XML encoding detection should be more straightforward, but it is certainly possible to create ambiguously encoded XML (e.g. by leaving out the encoding in the header).
It may make more sense to use encoding detection APIs to indicate the probability of error to the user rather than rely on them as decision makers.
When you transform data from bytes to chars in Java, you are transcoding from encoding X to UTF-16(BE). What gets sent to your database depends on your database, its JDBC driver and how you've configured the column. That probably involves transcoding from UTF-16 to something else. Assuming you're not altering the database, existing character data should be safe; you might run into issues if you intend parsing BLOBs. If you've already parsed files written in disparate encodings, but treated them as another encoding, the corruption has already taken place - there are no silver bullets to fix that.

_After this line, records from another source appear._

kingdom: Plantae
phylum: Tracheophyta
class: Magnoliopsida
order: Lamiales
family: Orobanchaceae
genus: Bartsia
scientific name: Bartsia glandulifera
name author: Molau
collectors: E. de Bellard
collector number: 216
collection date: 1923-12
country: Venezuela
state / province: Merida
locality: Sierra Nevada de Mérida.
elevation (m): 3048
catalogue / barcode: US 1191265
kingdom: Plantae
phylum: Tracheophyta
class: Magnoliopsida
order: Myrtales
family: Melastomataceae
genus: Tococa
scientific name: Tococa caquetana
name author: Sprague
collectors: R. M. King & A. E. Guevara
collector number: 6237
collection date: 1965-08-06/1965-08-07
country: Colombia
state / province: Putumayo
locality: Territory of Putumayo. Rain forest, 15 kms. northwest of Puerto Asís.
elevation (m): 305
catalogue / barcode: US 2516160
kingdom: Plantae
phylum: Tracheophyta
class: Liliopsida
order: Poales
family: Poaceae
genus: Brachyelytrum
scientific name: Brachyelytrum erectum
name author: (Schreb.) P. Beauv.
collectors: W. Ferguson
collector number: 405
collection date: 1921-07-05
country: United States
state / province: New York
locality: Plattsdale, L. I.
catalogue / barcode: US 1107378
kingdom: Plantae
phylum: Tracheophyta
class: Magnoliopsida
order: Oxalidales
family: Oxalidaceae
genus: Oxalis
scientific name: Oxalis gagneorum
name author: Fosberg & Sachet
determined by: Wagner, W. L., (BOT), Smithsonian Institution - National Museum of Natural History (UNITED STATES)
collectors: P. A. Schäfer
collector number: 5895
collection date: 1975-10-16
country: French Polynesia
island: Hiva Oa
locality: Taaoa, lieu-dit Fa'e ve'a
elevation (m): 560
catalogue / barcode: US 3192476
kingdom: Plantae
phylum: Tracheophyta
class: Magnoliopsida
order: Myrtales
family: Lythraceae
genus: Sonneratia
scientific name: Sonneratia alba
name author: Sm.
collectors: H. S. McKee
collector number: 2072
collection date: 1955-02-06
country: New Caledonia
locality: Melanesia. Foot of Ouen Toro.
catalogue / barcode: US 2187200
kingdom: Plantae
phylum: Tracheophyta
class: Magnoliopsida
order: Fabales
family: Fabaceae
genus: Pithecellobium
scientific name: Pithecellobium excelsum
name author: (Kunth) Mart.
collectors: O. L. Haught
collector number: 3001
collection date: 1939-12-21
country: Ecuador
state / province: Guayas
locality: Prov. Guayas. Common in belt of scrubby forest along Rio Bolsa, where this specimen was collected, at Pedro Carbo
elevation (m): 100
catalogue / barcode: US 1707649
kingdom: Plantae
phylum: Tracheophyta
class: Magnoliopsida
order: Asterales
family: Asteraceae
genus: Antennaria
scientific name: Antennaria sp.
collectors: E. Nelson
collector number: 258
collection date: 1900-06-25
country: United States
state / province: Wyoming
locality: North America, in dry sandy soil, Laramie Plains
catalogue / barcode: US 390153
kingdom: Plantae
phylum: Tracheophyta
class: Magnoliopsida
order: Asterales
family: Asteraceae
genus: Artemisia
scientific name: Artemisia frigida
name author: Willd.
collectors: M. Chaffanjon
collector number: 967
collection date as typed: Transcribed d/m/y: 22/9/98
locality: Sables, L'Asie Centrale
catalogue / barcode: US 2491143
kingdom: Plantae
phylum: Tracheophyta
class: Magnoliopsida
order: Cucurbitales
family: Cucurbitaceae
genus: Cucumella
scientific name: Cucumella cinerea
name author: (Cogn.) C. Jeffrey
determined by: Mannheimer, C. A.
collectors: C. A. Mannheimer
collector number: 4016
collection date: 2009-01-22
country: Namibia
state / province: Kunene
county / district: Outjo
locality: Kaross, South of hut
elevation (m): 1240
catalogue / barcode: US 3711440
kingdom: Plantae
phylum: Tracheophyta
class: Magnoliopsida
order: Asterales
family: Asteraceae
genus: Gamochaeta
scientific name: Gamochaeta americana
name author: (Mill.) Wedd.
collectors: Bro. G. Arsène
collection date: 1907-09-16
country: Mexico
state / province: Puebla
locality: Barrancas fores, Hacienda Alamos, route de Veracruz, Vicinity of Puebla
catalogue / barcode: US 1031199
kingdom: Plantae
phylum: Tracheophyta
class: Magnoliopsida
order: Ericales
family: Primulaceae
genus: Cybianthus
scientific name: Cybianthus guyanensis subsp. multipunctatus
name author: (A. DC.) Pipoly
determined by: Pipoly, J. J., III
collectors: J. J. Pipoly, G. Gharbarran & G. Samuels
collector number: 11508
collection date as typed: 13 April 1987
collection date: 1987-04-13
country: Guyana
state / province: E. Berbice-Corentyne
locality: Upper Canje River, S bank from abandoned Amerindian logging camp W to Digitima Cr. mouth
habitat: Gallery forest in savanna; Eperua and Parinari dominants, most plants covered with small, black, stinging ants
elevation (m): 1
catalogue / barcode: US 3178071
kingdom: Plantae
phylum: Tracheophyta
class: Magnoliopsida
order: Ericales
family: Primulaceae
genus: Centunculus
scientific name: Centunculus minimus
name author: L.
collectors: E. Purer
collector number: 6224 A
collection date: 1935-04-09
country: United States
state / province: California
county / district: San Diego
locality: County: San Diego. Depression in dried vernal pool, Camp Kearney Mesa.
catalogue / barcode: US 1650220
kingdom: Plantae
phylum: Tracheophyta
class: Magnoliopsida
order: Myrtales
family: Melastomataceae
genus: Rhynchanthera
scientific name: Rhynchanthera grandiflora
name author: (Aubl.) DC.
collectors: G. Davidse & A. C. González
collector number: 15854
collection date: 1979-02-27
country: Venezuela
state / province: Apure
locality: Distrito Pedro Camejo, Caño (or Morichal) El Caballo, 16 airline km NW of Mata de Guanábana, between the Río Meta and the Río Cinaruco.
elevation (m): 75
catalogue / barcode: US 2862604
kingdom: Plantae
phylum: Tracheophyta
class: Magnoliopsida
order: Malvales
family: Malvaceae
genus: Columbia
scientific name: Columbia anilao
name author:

If you need to alter the character set of a database from "ANSI" to Unicode, that might get painful.
Adoption of Unicode wherever possible is a good idea. It may not be possible, but prefer file formats where you can make encoding unambiguous - things like XML (which makes it easy) or JSON (which mandates UTF-8).
Option 1 strikes me as breaking backwards compatibility (certainly in the long run), although the "right way" to go (the right way option generally does break backwards compatibility) with perhaps additional thoughts about if UTF-8 would be a good choice.
Sniffing the encoding strikes me as reasonable if you have a limited, known set of encodings that you tested to know that your sniffer correctly distinguishes and identifies.
Another option here is to use some form of meta-data (file naming convention if nothing else more robust is an option) that lets your code know that the data was provided according to the UTF-16 standard and behave accordingly, otherwise convert it to the UTF-16 standard before moving forward.